最後に、GazeInput.csをシーン内のゲームオブジェクトにアタッチして実行すると、以下のようになります。
ボタンに視線マーカーが入るといきなりカウントダウンが始まってしまうので、難しいと感じる場合は適宜待ち時間を入れると良いでしょう。ちなみに、VR Samplesではダブルクリックなどが必要なところもありますが、それは今回は実装していません。
VR Samplesの便利なスクリプト
VR Samplesには、ほかのプロジェクトでも使える便利なスクリプトがいくつかあります。私が使っているものを紹介します。
VR Camera Fade
MainMenuシーンなどのMain Cameraにアタッチされてます。カメラの前にImageを表示させて画面を白<->黒と変えます。
自分のプロジェクトで使う際は、Main Cameraの下にCanvas/Imageオブジェクトが必要です。CanvasのRender ModeはWorld Spaceにしましょう。 そして、ImageをCanvasいっぱいに広げ、位置を微調整し、Main Cameraの前が真っ白になるようにします。
次に、VRCameraFade.csをMain Cameraにアタッチし、Fade Imageに上記のImageを割り当てます。
あとは、下記のようなスクリプトを使って、VRCameraFadeのBeginFadeIn, BeginFadeOutメソッドを呼び出せばフェードイン、アウトができます。
using UnityEngine;
using System.Collections;
using VRStandardAssets.Utils;
public class VRFadeTest : MonoBehaviour
{
VRCameraFade VRCameraFade;
void Start()
{
VRCameraFade = FindObjectOfType<VRCameraFade>();
Invoke("FadeIn",1);
Invoke("FadeOut",5);
}
public void FadeIn()

####

-- 課題内容 --
上にあるVR Samplesの便利なスクリプトについての提示文を、最後の行の次から書き継ぐ。

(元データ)
####

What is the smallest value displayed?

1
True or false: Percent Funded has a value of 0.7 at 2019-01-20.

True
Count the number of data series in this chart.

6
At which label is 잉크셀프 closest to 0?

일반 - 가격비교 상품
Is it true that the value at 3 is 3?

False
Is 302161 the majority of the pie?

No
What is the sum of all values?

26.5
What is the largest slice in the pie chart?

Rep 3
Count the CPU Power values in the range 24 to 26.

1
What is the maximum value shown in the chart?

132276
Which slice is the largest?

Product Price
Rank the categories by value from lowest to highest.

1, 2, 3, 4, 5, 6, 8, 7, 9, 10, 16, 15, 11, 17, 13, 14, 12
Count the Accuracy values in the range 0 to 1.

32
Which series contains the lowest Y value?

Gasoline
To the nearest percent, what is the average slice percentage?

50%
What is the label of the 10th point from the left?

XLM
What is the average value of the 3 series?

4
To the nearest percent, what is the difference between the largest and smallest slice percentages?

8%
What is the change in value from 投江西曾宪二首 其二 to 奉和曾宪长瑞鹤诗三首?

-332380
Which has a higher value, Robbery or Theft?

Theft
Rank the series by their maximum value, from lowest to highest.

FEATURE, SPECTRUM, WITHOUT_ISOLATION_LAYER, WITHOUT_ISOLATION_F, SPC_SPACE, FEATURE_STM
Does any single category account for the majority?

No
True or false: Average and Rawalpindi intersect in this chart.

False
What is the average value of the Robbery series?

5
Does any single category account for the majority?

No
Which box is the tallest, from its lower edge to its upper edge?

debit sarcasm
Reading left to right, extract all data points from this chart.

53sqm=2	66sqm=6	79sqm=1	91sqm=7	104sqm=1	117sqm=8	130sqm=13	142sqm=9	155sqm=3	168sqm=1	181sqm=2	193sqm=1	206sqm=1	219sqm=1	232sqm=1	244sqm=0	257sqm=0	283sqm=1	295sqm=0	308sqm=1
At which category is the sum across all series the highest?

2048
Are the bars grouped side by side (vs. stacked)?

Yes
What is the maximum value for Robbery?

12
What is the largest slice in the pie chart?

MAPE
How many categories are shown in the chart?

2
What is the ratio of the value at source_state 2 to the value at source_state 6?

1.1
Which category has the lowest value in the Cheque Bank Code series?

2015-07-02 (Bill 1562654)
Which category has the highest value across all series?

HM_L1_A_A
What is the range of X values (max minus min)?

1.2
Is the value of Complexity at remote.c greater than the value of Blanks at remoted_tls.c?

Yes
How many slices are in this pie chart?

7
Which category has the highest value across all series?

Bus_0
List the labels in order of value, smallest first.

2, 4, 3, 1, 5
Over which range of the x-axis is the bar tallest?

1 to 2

####

-- 課題の結果 --
{
StartCoroutine(FadeInCoroutine());
}
public void FadeOut()
{
StartCoroutine(FadeOutCoroutine());
}
private IEnumerator FadeInCoroutine()
{
yield return StartCoroutine(VRCameraFade.BeginFadeIn(true));
Debug.Log("FadeIn Finished");
}
private IEnumerator FadeOutCoroutine()
{
yield return StartCoroutine(VRCameraFade.BeginFadeOut(true));
Debug.Log("FadeOut Finished");
}
}
画面のフェードイン、アウトに加え、音のフェードイン、アウトも設定できます。その場合は、Audio Mixer Snapshotの設定が必要です。AssetメニューからCreate/Audio MixerでAudiow Mixerを作ります。
これを、Audio SourceコンポーネントのOutputとして設定します。
次に、Audio Mixerウィンドウを開き、Snapshotsの右の+ボタンを押して、スナップショットを設定します。
フェード前後の音を、とりあえずMax,Minとし、それぞれの音量を決めます
これらスナップショットを、VRFadeTest.csのDefault Snapshot, Faded Snapshotに割り当てれば、画面のフェードに合わせて音が変化します。BeginFadeIn(true)、BeginFadeIn(true)というように、trueを引数としてメソッドを呼び出せば、音のフェードが有効になります。
視線マーカー
VR Samplesのサンプルシーンでは、Main cameraの子オブジェクトであるVR CameraUI, GUIReticle, UISelectionBar, Backgroundという一連のオブジェクトで視線マーカーを表示させています。バラバラに設定すると大変なので、Assets\VRSampleScenes\PrefabsにあるMain Cameraプレハブをそのまま持ってきましょう。Main Cameraには不要なコンポーネントがいくつかあるので、とりあえず、以下のものだけにして、後は削除してください。
プレハブの中のGUIReticleのImageにチェックを入れ、UISelectionBarのゲームオブジェクト名の横はアンチェックしましょう。
これで実行すると、対象物を見ていない時は点(GUIReticle)、見ているときはタイムカウンタ用の円(UISelectionBar)が出てきます。
この視線マーカーにゲームオブジェクトを反応させるには、ゲームオブジェクト側にコライダー、VRInteractiveItemコンポーネントと「見られたとき」の処理を行うためのスクリプトをアタッチする必要があります。例えば、以下のようなものです。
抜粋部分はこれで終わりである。